3. Node Specifications

transcription_node

  • Purpose: To convert the user's voice into text.
  • Process:
    1. Receives a raw audio buffer.
    2. Uses a local whisper.cpp model to perform speech-to-text.
    3. Provides a real-time stream of the transcript to the UI.
  • Output: Populates state.rawTranscript.

analysis_node

  • Purpose: To understand the content and complexity of the user's speech.
  • Process:
    1. Uses a local LLM (via Ollama) to analyze the rawTranscript.
    2. Classifies the content (e.g., technical spec, meeting notes).
    3. Extracts key topics and named entities.
    4. Calculates a complexityScore based on factors like technical jargon, density of concepts, and sentence structure. This score is a primary input for the Cognitive Load Index.
  • Output: Populates state.documentType, state.topics, state.entities, and state.complexityScore.

document_generation_node

  • Purpose: To structure the raw transcript into a coherent document.
  • Process:
    1. Takes the transcript and analysis as input.
    2. Prompts a local LLM to generate a logical outline (headings, subheadings).
    3. Generates content for each section based on the outline.
  • Output: Populates state.sections.

diagram_generation_node

  • Purpose: To create visual diagrams from the user's descriptions.
  • Process:
    1. Scans the transcript for keywords indicating a diagram is being described (e.g., "flowchart," "sequence diagram," "shows how the user logs in").
    2. If hints are found, it prompts an LLM with the relevant text, asking it to generate valid Mermaid.js syntax.
    3. Includes a validation step to ensure the generated Mermaid code is renderable.
  • Output: Populates state.diagrams.

assembly_node

  • Purpose: To combine all generated parts into a final document.
  • Process:
    1. Creates a single Markdown string.
    2. Iterates through the sections and diagrams, inserting them in the correct order.
  • Output: Populates state.finalDocument.

cognitive_load_index_node

  • Purpose: To calculate the final Cognitive Load Index (θ).
  • Process:
    1. This node acts as a final aggregator.
    2. It combines the complexityScore from the analysis_node with other factors like the total length of the transcript and the number of diagrams generated.
    3. It applies a weighting formula, which can be adjusted over time by user feedback, to produce the final score.
  • Output: Populates state.cognitiveLoadIndex.

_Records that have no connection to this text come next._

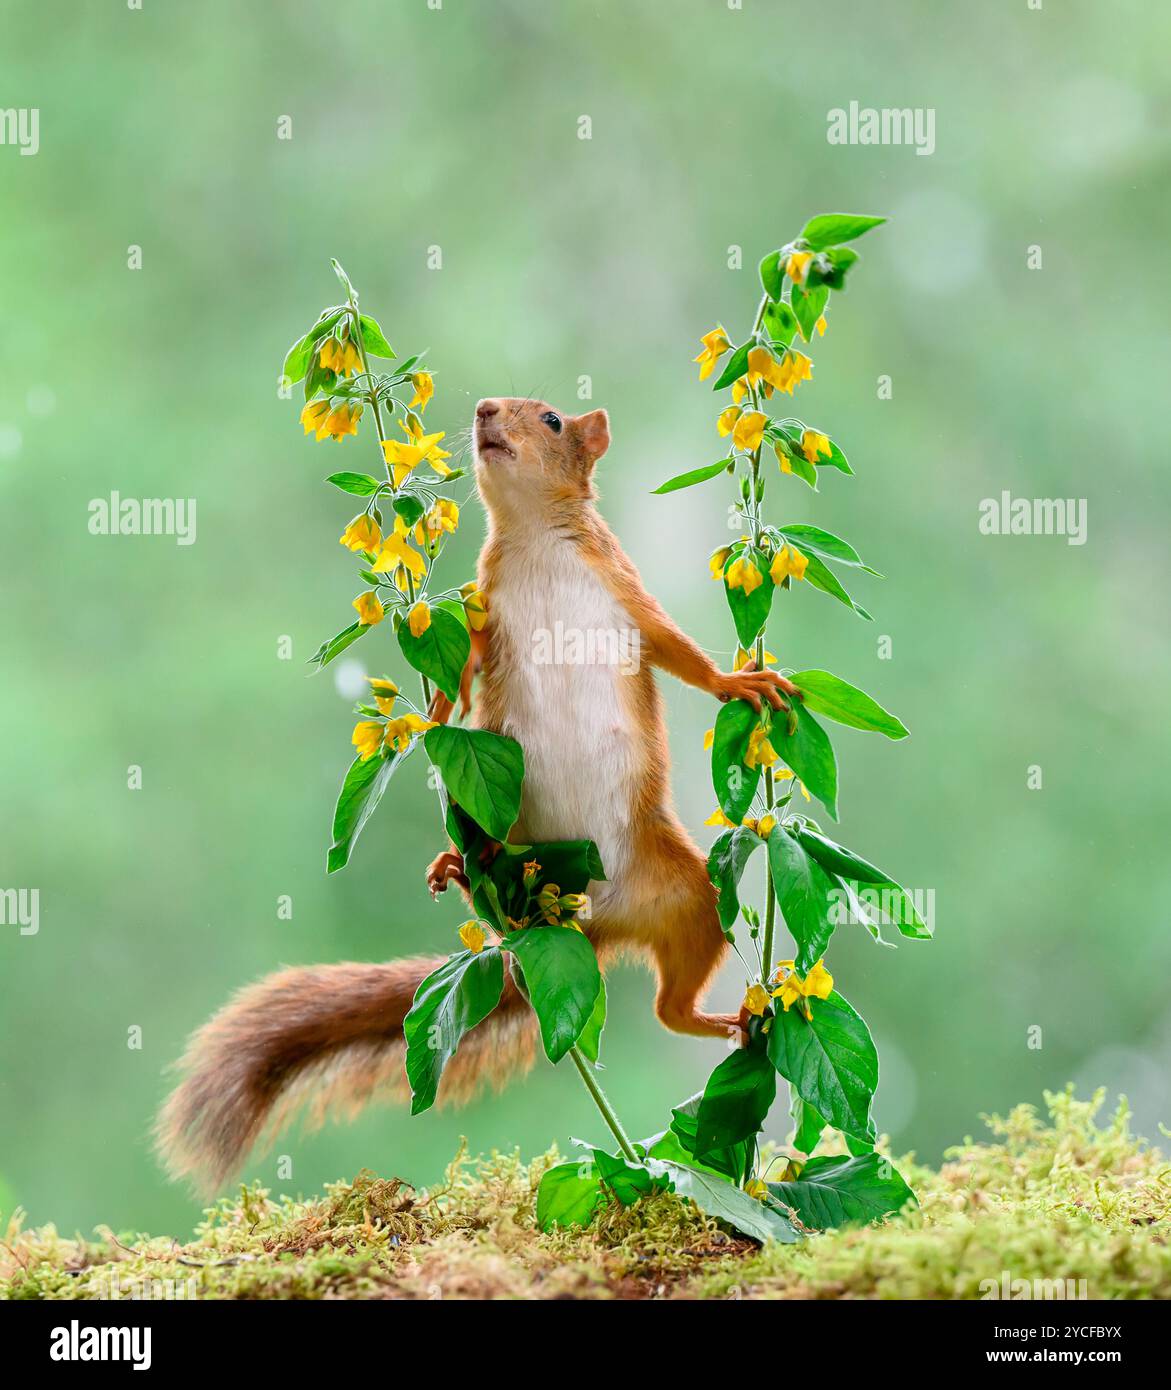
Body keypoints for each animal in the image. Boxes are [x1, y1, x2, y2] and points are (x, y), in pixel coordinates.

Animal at [155, 397, 789, 1189]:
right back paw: (457, 866)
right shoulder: (483, 608)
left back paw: (724, 1021)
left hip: (689, 897)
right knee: (631, 987)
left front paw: (740, 682)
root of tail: (582, 919)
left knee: (673, 1001)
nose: (487, 409)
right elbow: (463, 664)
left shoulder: (624, 590)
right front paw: (430, 710)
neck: (533, 536)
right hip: (510, 845)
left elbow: (679, 651)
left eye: (551, 419)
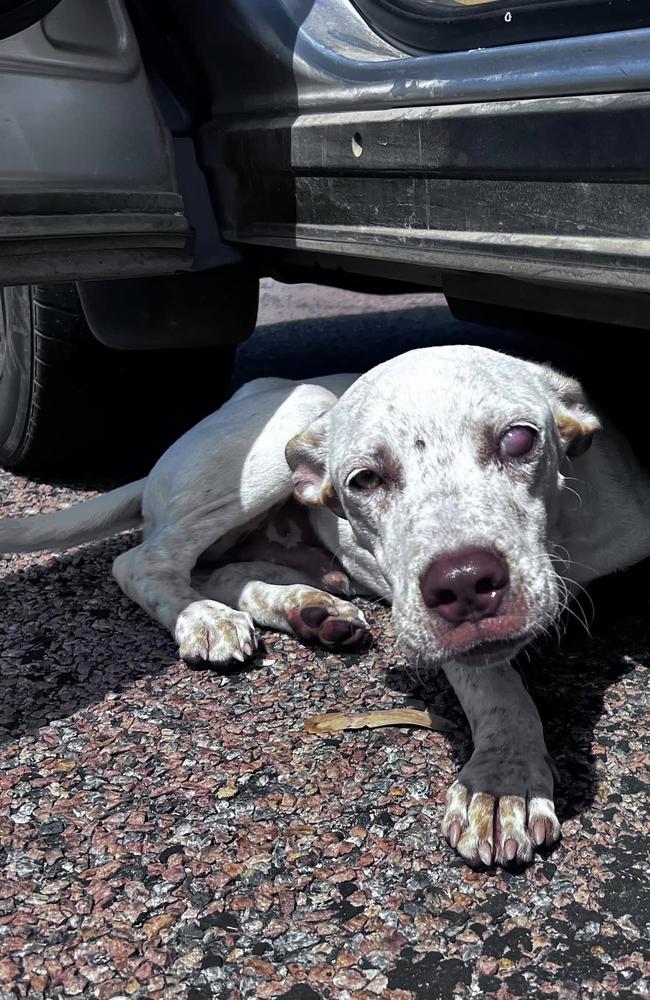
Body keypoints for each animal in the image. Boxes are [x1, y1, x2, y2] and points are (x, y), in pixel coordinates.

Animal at [2, 346, 644, 868]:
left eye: (518, 439)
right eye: (363, 480)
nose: (462, 585)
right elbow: (496, 688)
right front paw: (503, 780)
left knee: (223, 570)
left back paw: (306, 607)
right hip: (276, 439)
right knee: (142, 562)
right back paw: (206, 618)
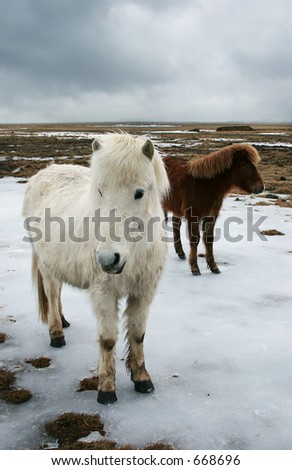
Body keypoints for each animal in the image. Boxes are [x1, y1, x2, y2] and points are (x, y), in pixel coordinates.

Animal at [23, 133, 169, 404]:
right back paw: (56, 334)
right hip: (47, 268)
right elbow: (108, 340)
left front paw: (142, 379)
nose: (108, 259)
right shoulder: (104, 293)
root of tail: (44, 173)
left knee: (57, 294)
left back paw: (64, 321)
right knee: (51, 294)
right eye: (100, 191)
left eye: (139, 192)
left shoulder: (143, 292)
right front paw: (106, 389)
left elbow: (138, 334)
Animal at [163, 144, 264, 276]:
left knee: (176, 225)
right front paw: (195, 268)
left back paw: (180, 253)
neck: (205, 186)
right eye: (248, 166)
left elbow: (209, 240)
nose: (261, 187)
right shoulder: (193, 217)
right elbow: (195, 240)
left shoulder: (211, 217)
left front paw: (214, 267)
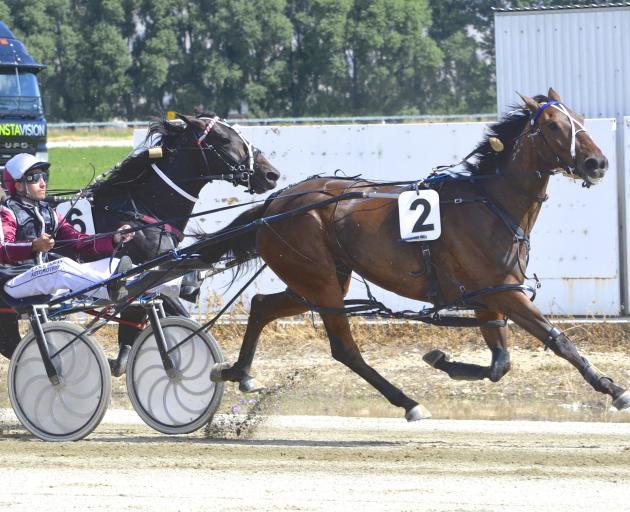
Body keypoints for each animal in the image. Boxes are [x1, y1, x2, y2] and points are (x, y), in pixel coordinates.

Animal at [199, 89, 630, 420]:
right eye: (555, 125)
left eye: (580, 119)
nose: (597, 162)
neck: (490, 202)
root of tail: (275, 203)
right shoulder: (505, 292)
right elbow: (558, 341)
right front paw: (613, 389)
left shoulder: (487, 297)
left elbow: (500, 363)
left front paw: (442, 360)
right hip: (319, 281)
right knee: (345, 349)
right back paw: (408, 402)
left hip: (317, 280)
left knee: (261, 305)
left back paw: (239, 371)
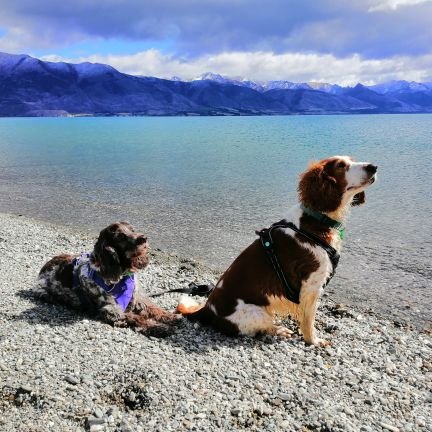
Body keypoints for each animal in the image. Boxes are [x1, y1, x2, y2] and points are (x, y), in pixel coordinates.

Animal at [36, 221, 178, 336]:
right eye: (120, 236)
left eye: (132, 229)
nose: (143, 238)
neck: (121, 275)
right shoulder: (112, 310)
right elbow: (138, 318)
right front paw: (159, 327)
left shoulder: (137, 296)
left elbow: (153, 308)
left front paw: (170, 316)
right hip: (42, 291)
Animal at [177, 157, 376, 346]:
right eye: (341, 165)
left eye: (352, 160)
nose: (373, 167)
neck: (316, 220)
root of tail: (206, 309)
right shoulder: (311, 286)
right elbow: (308, 321)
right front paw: (313, 341)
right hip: (258, 312)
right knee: (261, 328)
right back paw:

4. Conditional Logic & Error Handling

The graph uses conditional edges to provide resilience:

  • If diagram generation fails, the workflow can bypass it and still produce a text-only document.
  • If transcription quality is low, it can prompt the user to re-record or use a more powerful (optional) cloud model.
  • A central error_handler_node catches failures from any step, logs them, and updates the UI with a helpful message, preventing the application from crashing.

This architecture creates a powerful and resilient system for turning spoken ideas into structured, useful documentation while providing novel insights into the user's own cognitive workload.